[Data extracted from a collection]

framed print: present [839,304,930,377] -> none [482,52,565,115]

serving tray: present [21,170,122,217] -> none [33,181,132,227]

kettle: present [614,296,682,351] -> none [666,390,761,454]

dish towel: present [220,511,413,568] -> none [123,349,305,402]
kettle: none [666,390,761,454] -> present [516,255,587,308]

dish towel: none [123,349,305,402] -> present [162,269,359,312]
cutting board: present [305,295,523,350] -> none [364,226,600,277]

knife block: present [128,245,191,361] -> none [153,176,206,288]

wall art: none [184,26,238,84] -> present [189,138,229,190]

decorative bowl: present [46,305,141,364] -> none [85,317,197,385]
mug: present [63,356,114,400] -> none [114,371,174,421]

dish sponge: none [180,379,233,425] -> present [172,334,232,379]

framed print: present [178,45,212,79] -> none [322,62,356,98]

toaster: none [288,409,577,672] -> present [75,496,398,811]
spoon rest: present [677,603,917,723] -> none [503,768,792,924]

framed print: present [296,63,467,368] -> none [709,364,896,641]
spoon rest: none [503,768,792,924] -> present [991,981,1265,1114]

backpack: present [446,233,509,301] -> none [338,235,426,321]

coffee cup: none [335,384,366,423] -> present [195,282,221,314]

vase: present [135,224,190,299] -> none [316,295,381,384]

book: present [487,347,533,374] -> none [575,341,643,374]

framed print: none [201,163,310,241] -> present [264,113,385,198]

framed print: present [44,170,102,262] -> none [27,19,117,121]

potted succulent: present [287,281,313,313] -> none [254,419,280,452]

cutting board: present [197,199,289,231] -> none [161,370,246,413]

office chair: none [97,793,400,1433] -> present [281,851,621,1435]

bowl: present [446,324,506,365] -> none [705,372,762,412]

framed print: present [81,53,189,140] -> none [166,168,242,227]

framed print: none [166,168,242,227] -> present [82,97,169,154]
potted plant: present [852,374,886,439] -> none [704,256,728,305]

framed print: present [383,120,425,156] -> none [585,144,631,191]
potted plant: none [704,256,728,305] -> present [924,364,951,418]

■ Prompt: Please return every line of the records above that contains the word "board".

■ Task answer:
cutting board: present [305,295,523,350] -> none [364,226,600,277]
cutting board: present [197,199,289,231] -> none [161,370,246,413]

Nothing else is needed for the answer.